Thursday, 20 September 2018

On Books: Where We Chat About the Only Rugby League Novel Most People Knows And Why My Teenage Self Was Right Over James Bond


Hello there. Hope you're feeling well today.

So let's start with the rugby league novel.

1674 - David Storey - This Sporting Life
This tells the story of Arthur Machin and what happens to him once he signs on to a professional rugby league team in the North of England in the late fifties. I say "professional" but for that time it's just an extra job from his main one in a factory. It's still fame though and what the novel shows is it's consequences for him and his life.

Thing is I'm not sure what I think now I've finished it. Which probably means I've not completely understood it. The biggest issue is the behaviour of Arthur Machin's landlady Mrs Hammond which I just don't get. Perhaps what happens to her explains it. Perhaps not. I've no idea.

And speaking about female characters leads us of course to James Bond.

So let me tell you a story of me in three time periods. Me as a teenager. Me in January February this year and me now.

It's 1977 and I'm thirteen. I have the princely sum of £1.50 in my pocket. I decide to buy two James Bond books. One was Goldfinger.

Well I hated it. Partly because it has the most racist prose I've ever experienced. No matter if you're North and South Korean I bet nobody there read that and wanted to read another bond book again.

The other reason was quite simple......the movie was better.

So the other book I put on the shelf and ignored. Eventually my mother wanted to read it so she put it on her shelf and that's where it stood.
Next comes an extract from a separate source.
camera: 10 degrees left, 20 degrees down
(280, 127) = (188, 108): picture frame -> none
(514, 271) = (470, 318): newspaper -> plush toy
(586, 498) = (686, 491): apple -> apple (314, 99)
Unloved and unread.

The other book was this.

Ian Fleming - On Her Majesty's Secret Service

A quick word on the cover. When I put this on Twitter there was a comment on how typically sexist it was for the period (the seventies - 1977 to be precise). Well for that period it's actually quite restrained. The sexism is actually quite more subtle. In the inside cover there's a credit for the maker of the gun, the photographer, the clothes designers and even the hairdresser....but not the model.

Anyway regular readers will know I'm a fan of the Backlisted podcast and this book was the featured on early this year when I was in Essex exile looking after my then unwell mother. And well as it was on the shelf I decided to read it, though I didn't actually look at until now. I was hoping I was wrong.
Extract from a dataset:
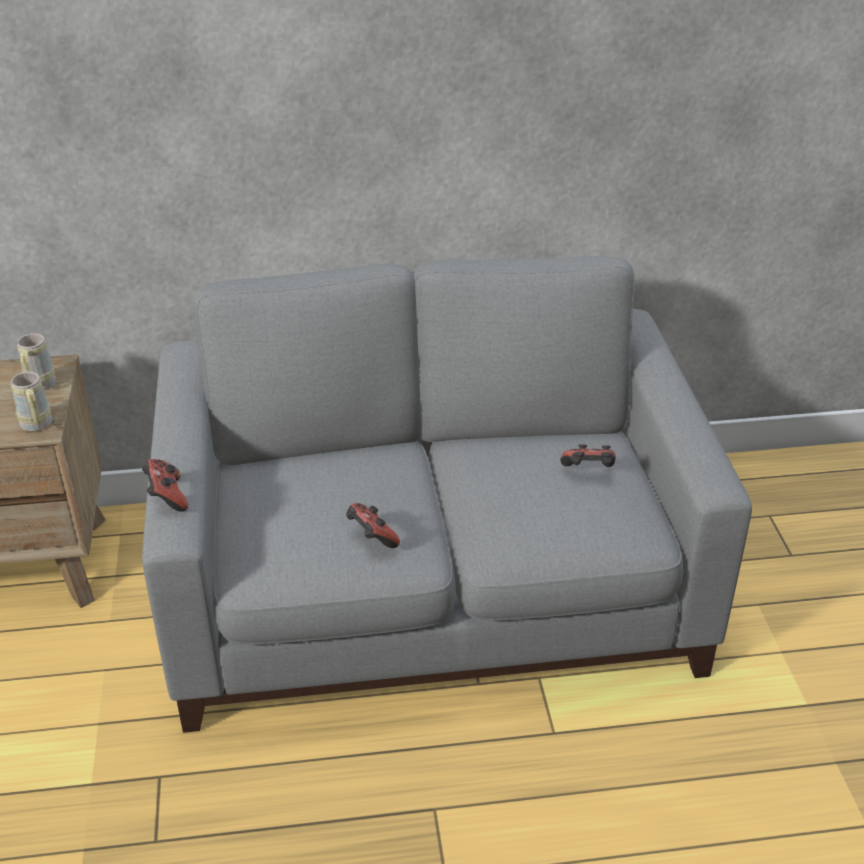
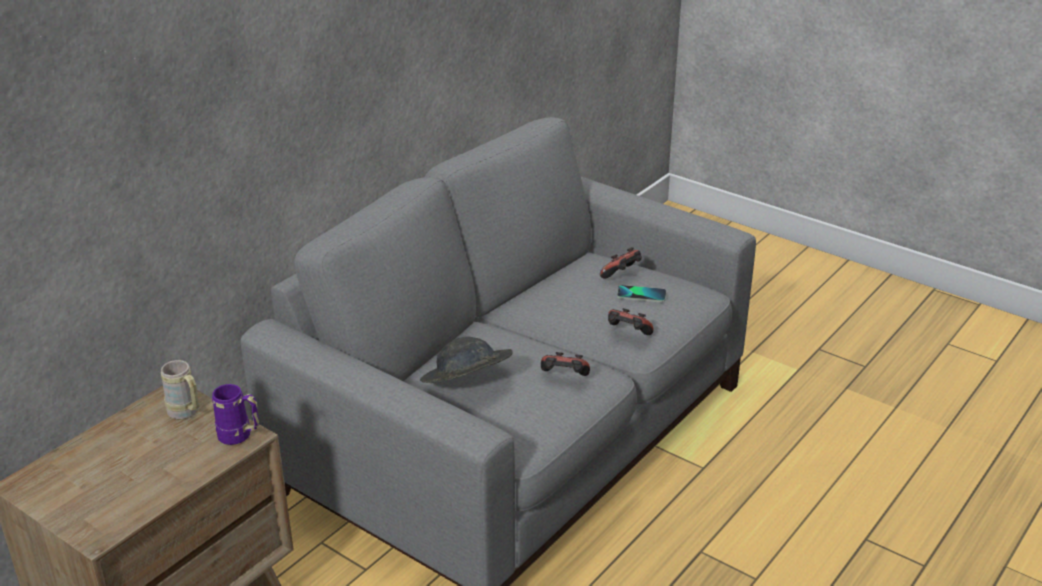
camera: 45 degrees left, 5 degrees down
(37, 426) = (240, 437): beige mug -> purple mug
(167, 497) = (437, 416): game controller -> game controller (627, 334)
(294, 493) = (466, 385): none -> grey hat
(571, 502) = (641, 295): none -> phone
Well I wasn't. This book was truly awful. My teenage self was right. The movies are better. Bond is a wisecracking saviour of the world. In the novels he's just a pompous prig and not really that secret of agents either. In the movies the sex is between lustful consenting adults. In the book Bond is hunting for women.

Ah you might say but what about the main woman in this novel Tracey? Well do you want to know how she was conceived? As a result of a rape between a Mediterranean gangster (who knows about Bond - again not so secret an agent) and a wayward English woman. You know what? She stayed and married him. Thus perpetuating the myth at that time (1960) women liked it.

Not only that but this was told by the gangster to Bond in the same way that they might be discussing the weather.

Of course the books were popular at the time but I suppose it just appeared glamorous at the time. The films (even this one starring George Lazenby) takes the basic plot, throws away the rubbish and then puts better parts to replace it.

Yes. My teenage self can be right sometimes.